The Jig is a 4'X8' sheet of 5/8" exterior plywood. The fence pickets are 30" (4 X 30"= 120") and 40" (3 X 40" = 120 ") The horizontal pieces are "Clear grade" 1" X 6" X 8' pieces of womanized wood Ripped in the 3 equal pieces. 

The picket spacing is approx. 6" but the 1st and last picket are only placed 3" off of the end so that the pickets have even spacing between the joints when 2 panels are adjoining. This spacing will still work even with columns in between. The space between the horizontal sections is approx. 12", but make a section or two and adjust to ypur own taste.

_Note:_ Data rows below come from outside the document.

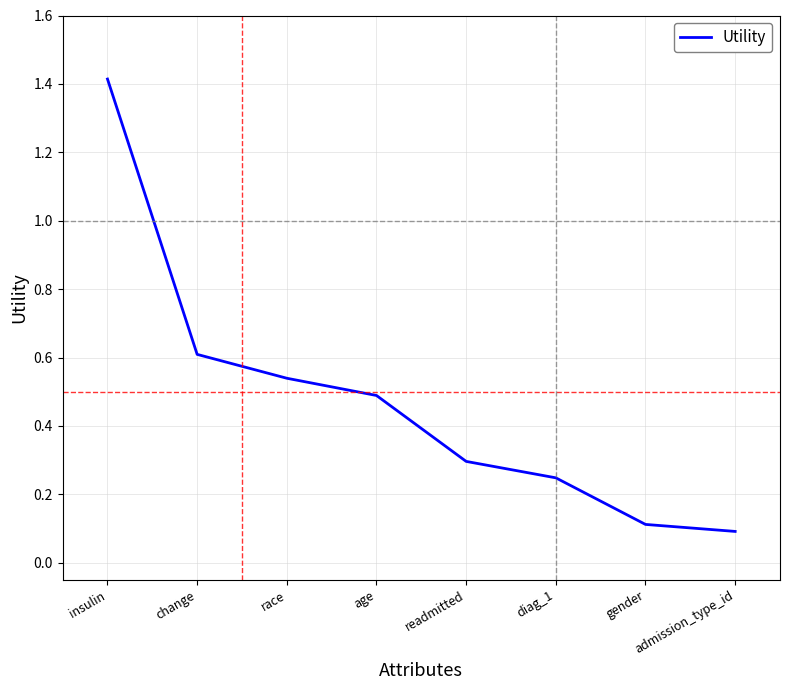

List the labels in order of value, smallest first.

admission_type_id, gender, diag_1, readmitted, age, race, change, insulin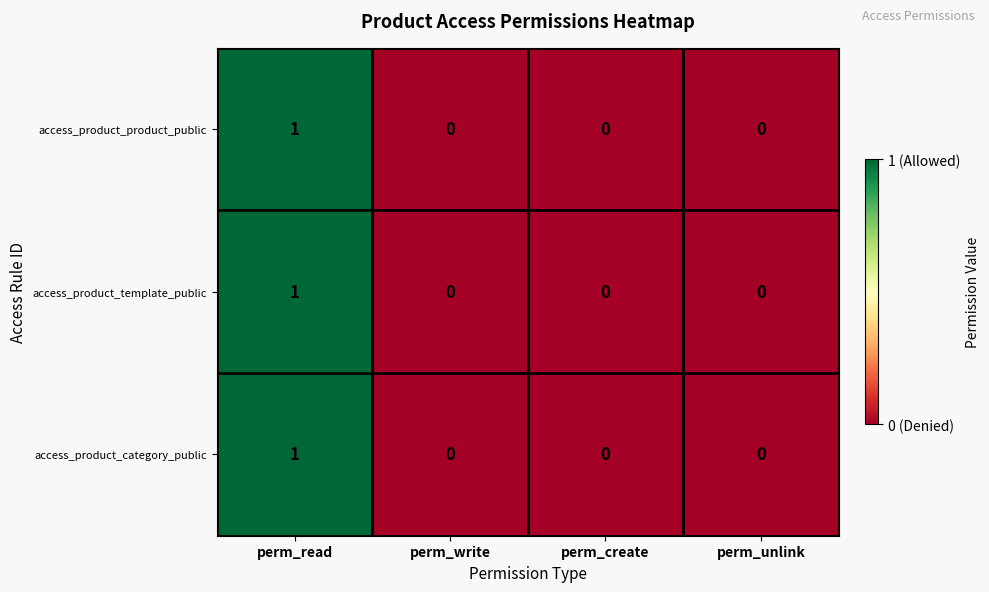

Is the value of access_product_template_public at perm_create greater than the value of access_product_category_public at perm_read?

No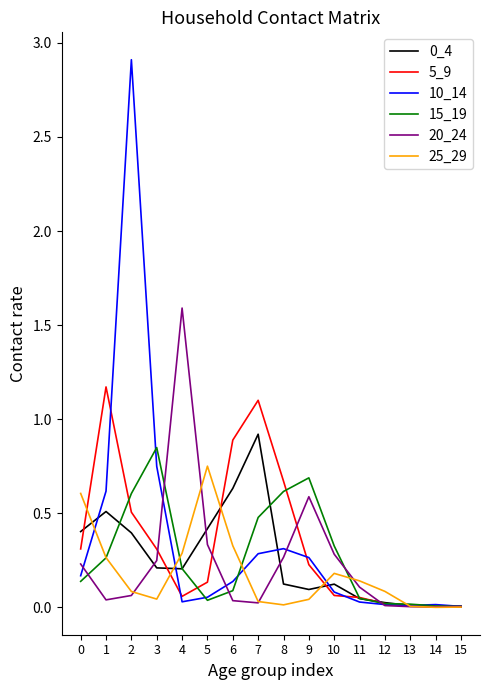

Which series has the widest spread of values?

10_14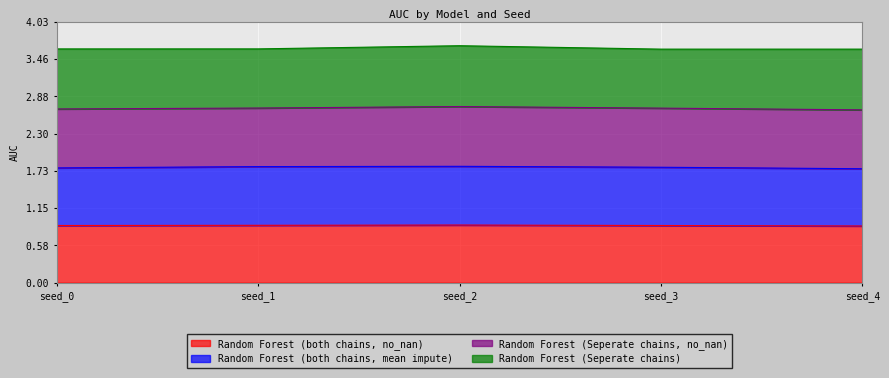

Is the value of Random Forest (both chains, mean impute) at seed_2 greater than the value of Random Forest (both chains, no_nan) at seed_1?

Yes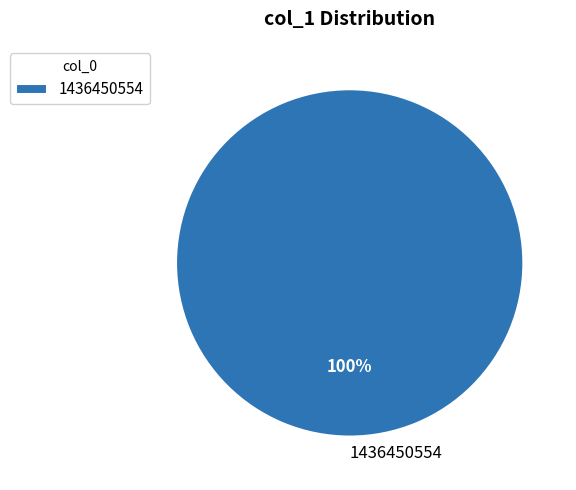

The 1436450554 slice represents 100% of the pie. True or false?

True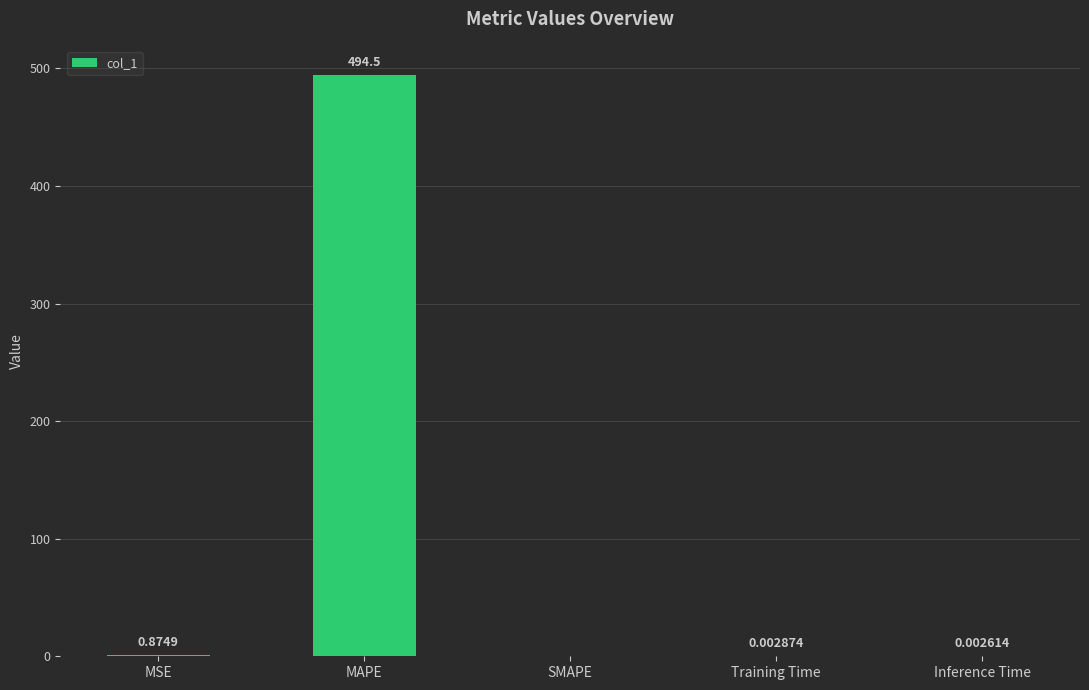

What is the change in value from MSE to MAPE?

+493.6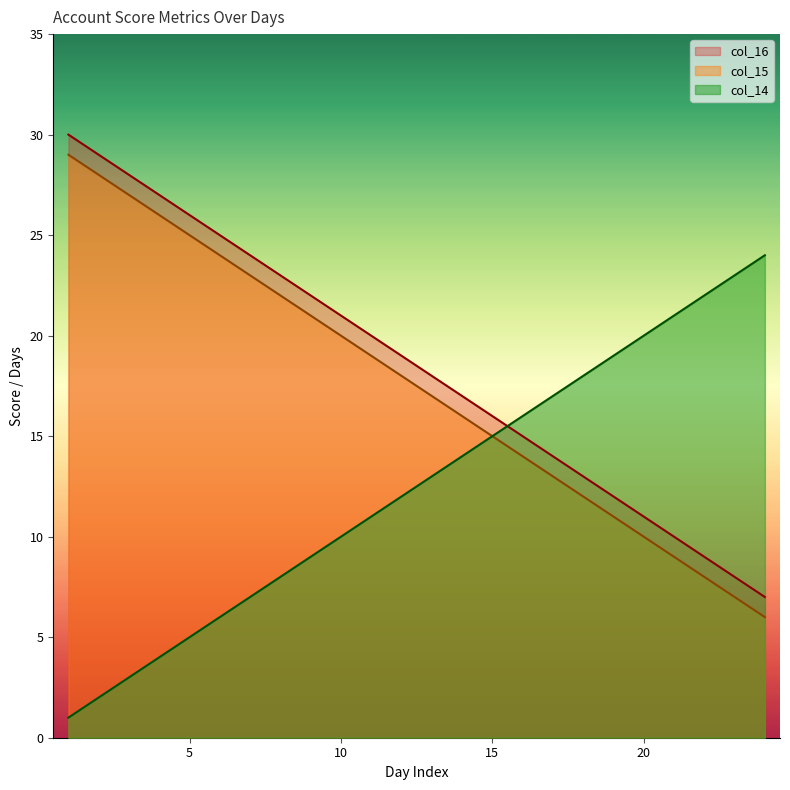

True or false: col_15 has more than 0 interior local peaks.

False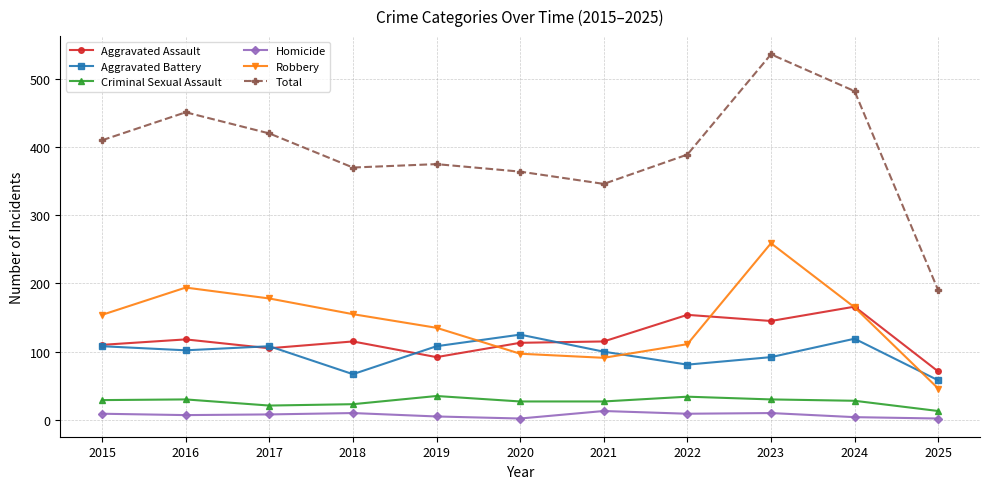

Which series has the largest total across all categories?

Total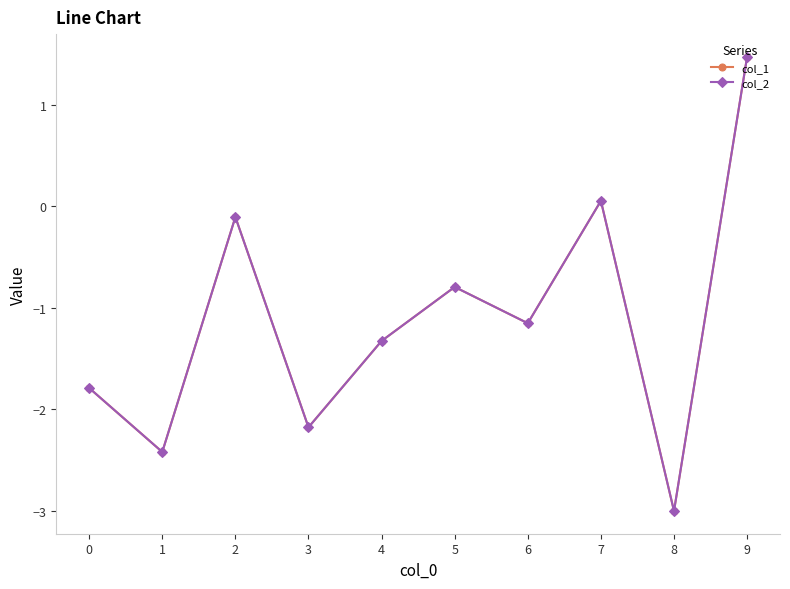

How many negative values does the col_2 series have?

8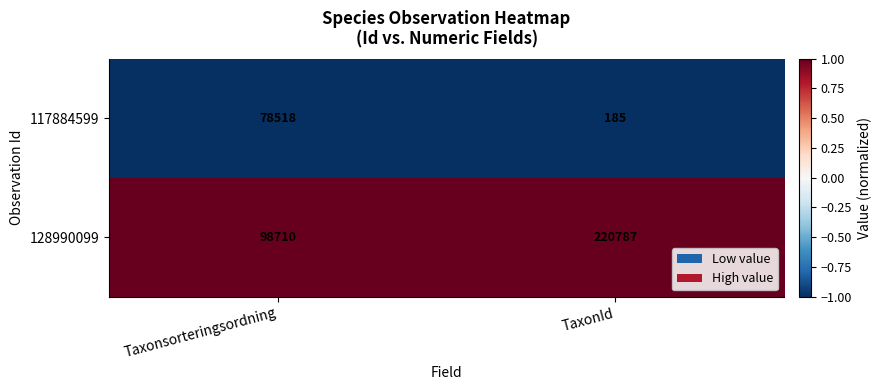

What is the spread (max minus min) of values at TaxonId?

220602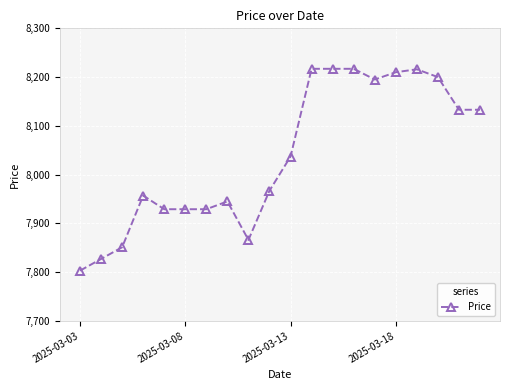

True or false: the data has more than 2 interior local peaks.

True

The pickets are attached by # 10 X 1-1/2" self tapping machine screws

Although it's not as ornate or detailed as some other fence designs, it has some distinct advantages. I haven't posted pictures yet with the new finials. Stay tuned, they are coming soon along with a possible video tutorial..


----------



## Tokwik (Oct 12, 2011)

niblique71 said:


> The horizontal pieces are "Clear grade" 1" X 6" X 8' pieces of* womanized wood* Ripped in the 3 equal pieces.


So where exactly are you getting your lumber from again?


----------



## niblique71 (Dec 2, 2009)

Lowe's around our area has 1X4's and 1'X6's (Both 8' long) that are pretty nice, and knot free. Any other lumber that I've seen that is "Precut" to an approximate desired size is either super expensive "Trim" , OR Super cheap and good-awful looking "Furring strips which warp to ungodly proportions. Just search around and find lumber that looks nice and fits your budget.


----------



## nimblemonkey (Aug 21, 2011)

I'm sure he meant _wolmanized_ lol- womanized would be something different...


----------



## Lunatic (Oct 3, 2006)

Nifty idea Nib!
That shortens the build time quite a bit.


----------



## niblique71 (Dec 2, 2009)

nimblemonkey said:


> I'm sure he meant _wolmanized_ lol- womanized would be something different...


Wholly %#$%& I totally missed that!... LOL I'm not even going to correct that one LOL, ... Poetic Justice??


----------